▸ EXTRACT TO READ

I'm Infertile And My Sister is Pregnant. Help!
If you know my sister, you already know that she is pregnant. She is due in September to have her first child. A boy.
If you don't know my sister, you probably had no f*cking clue. You probably didn't even know I had a sister. That's because I haven't written about her or her pregnancy. I wasn't ready to.
I AM ready now.
This past weekend, I helped throw her a baby shower with two of her friends. The shower was in Portland, Oregon, where my sister lives.
Deciding to throw her a shower was an easy decision for me. I mean, come'on, It's my baby sister. I'd do anything for her ass. I MEAN ANYTHING. My sister is one of the kindest, most compassionate people ever made. She has a way of seeing the good in all things. She has a heart of gold. And, she's my sister. My love for her is truly unconditional.
However, I knew it would still be hard for me to attend a baby shower, let alone THROW one. I have been to a couple close friend's showers in the last couple of years and the result is always the same. Get in the car. Drive straight to Taco Bell. Cry my eyes out as I devour a Mexican Pizza. Unbutton my pants. Rush home. Dive face first into some sort of alcohol substance. Take my bra off.
I'm fine. Really, I'm fine.
I knew that being around "baby stuff" all day would be extremely difficult for me. I knew that I would have to fight tears at some point and discreetly go hide in the bathroom. I knew that just being there was going to bring my pain and sadness to the forefront.
But none of that mattered.
SHE was way more important. The love I have for my sister will always outweigh any pain I have to endure. The decision was easy.
As the shower date got closer, my anxiety and nervousness grew stronger and stronger. I was just plain sick about it. I hadn't actually seen her belly yet. I had only seen pictures on Facebook.
The first belly post was the hardest.
I cried and cried. One damn picture rocked my f*cking world.
I knew I should have commented on the photo and said something like "You are bumpin' that bump girl! Get it!" or just a simple "Congrats, I'm so happy for you" would have been nice. But I couldn't.

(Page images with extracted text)
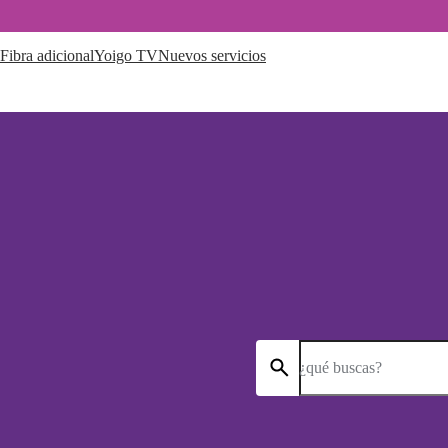
Fibra adicional
Yoigo TV
Nuevos servicios
¿qué buscas?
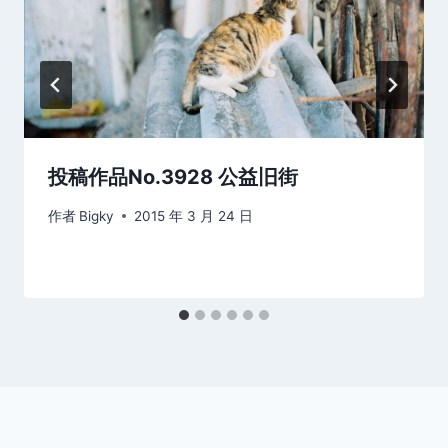
投稿作品No.3928 公益旧街
作者
Bigky
2015 年 3 月 24 日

▸ QUESTIONS TO ANSWER
- a) Summarize the post about the sister's baby shower in two sentences.
- b) Reproduce the post about the sister's baby shower, everything from "SHE was way" down to "was the hardest.".

▸ EXERCISE RESULTS
- a) The infertile writer helped throw a baby shower in Portland, Oregon, for a younger sister who is due in September with a boy. Despite expecting the day to be painful, the writer judged the sister more important, though anxiety grew as the date approached and even the first belly picture on Facebook brought tears.

- b)
SHE was way more important. The love I have for my sister will always outweigh any pain I have to endure. The decision was easy.
As the shower date got closer, my anxiety and nervousness grew stronger and stronger. I was just plain sick about it. I hadn't actually seen her belly yet. I had only seen pictures on Facebook.
The first belly post was the hardest.